In a speech, Fleming made the case against reform and stated his belief that the wrong people are raising issues with proxy advisors:
“Some have criticized proxy advisors and allege that they have conflicts of interest in their business models, factual errors in their analytical processes, and a political agenda that supports social policies at the expense of investment returns. All of these things would cause me great concern, except for one thing – the investors who are paying for this service are not the ones who are expressing those concerns.” (emphasis added)
Fleming delivered his remarks just a few days before a new study was published by the Spectrum Group which concluded, “retail shareholders are too often being used as a poster child by institutional intermediaries to support practices in shareholder voting that retail investors do not support.” The survey also found that 85 percent of investors support increased SEC oversight after being made aware of issues with proxy advisors.
In addition to retail investors, large institutional investors who do pay for proxy advisory services have acknowledged issues with proxy advisors. These concerns have led many investment firms to conduct more corporate governance research in-house and Blackrock has even stated that all stakeholders would benefit from additional transparency of proxy advisors in their comment to the SEC:
“Resolving the existing inefficiencies and opacity would be consistent with our collective desire to enhance the quality of the proxy process research and promote competition within the industry.”
Fleming also glazed over the concern that some investment advisors are “robo-voting” in line with proxy advisors as an easy and cheap way to check the box and fulfill SEC created fiduciary requirements and even endorsed this practice:
“As many of you know, asset managers who hold shares in a wide range of companies face a logistical challenge in voting on numerous items each proxy season.
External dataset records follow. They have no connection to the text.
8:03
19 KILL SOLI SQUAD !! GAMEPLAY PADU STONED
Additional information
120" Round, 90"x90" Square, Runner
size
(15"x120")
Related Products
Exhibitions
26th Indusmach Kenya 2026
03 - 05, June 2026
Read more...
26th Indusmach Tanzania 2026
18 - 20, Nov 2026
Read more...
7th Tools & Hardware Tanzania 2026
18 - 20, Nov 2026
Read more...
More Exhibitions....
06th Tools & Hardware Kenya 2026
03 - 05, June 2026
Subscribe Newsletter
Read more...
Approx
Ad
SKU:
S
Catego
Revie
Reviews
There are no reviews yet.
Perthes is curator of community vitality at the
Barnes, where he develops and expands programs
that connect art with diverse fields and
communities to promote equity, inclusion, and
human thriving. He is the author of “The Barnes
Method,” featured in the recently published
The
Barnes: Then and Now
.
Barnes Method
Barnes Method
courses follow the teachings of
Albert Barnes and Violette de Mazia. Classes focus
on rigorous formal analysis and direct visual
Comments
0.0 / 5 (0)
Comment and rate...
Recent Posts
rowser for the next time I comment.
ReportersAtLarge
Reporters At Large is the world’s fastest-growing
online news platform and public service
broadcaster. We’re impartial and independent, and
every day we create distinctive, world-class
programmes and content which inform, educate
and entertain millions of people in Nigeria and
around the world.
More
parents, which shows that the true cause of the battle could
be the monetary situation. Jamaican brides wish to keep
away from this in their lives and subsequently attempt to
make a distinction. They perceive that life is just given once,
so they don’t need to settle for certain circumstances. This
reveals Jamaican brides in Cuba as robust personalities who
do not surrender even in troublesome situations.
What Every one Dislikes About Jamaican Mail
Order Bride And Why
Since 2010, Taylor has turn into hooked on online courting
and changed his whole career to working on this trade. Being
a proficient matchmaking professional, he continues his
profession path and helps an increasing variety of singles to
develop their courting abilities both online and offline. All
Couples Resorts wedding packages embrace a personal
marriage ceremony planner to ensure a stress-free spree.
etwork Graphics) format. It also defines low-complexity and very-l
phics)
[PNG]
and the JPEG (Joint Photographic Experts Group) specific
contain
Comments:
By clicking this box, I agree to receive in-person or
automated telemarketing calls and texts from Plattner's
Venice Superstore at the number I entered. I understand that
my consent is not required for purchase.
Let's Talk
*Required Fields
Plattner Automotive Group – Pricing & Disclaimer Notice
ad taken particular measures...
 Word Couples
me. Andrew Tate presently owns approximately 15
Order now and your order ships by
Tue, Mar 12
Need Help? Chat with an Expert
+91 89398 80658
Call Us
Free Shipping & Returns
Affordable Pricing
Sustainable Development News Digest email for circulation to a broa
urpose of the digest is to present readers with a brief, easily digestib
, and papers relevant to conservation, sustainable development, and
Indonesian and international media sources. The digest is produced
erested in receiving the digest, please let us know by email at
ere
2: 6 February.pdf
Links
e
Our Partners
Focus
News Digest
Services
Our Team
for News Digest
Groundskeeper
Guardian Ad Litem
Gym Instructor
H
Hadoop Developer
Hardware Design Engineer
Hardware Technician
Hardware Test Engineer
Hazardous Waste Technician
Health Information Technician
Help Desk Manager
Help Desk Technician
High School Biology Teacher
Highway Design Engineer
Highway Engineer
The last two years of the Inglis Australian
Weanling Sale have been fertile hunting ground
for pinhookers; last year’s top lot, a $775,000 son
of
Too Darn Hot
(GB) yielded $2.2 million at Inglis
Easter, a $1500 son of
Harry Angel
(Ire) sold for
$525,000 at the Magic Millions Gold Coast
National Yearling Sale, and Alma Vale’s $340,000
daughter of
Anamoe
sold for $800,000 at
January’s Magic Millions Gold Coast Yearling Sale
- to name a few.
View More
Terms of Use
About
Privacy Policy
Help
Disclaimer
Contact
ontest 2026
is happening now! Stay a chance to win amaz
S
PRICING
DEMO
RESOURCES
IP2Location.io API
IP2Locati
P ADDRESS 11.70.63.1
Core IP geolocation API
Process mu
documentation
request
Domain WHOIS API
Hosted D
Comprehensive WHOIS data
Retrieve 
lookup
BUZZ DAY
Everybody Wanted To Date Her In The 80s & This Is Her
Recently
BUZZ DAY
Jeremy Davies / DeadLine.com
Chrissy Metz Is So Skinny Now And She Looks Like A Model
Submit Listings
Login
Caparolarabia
Investment advisers are also required to vote shares in a way that is faithful to the fiduciary duties they owe their clients. To satisfy this obligation in a cost-effective way, many asset managers use the services of a proxy advisor.”
In other words, Fleming is not concerned about investment advisors outsourcing their responsibilities to the dominant two proxy advisory firms, who are not required to disclose the methodology behind their votes and do not employ company specific analysis to reach their recommendations.
This message undermines the good work of the SEC staff earlier this year when they withdrew the ISS and Egan-Jones no action letters, which rubber-stamped this practice by allowing investment advisors to wash their hands of their fiduciary duties by following proxy advisors’ recommendations.
Alternatively, Fleming should consider a proposal by the National Association of Manufacturers to address the issue of investment advisers voting on more issues than they can analyze each proxy season and have the SEC:
“…emphasize that investment advisers are always required to act in a client’s best interests, including in situations where choosing not to exercise their proxy voting authority is the best choice for an investor.”
Perhaps it is time for Investor Advocate Rick Fleming to review the mandate of his office, which is to provide a voice for investors and assist retail investors. Unfortunately, Fleming’s speech shows that he is only siding with certain investors and largely ignoring the arguments of others. The Main Street Investors Coalition invites Fleming to actually examine criticisms of proxy advisors and engage in a more substantive debate about how to best protect all investors.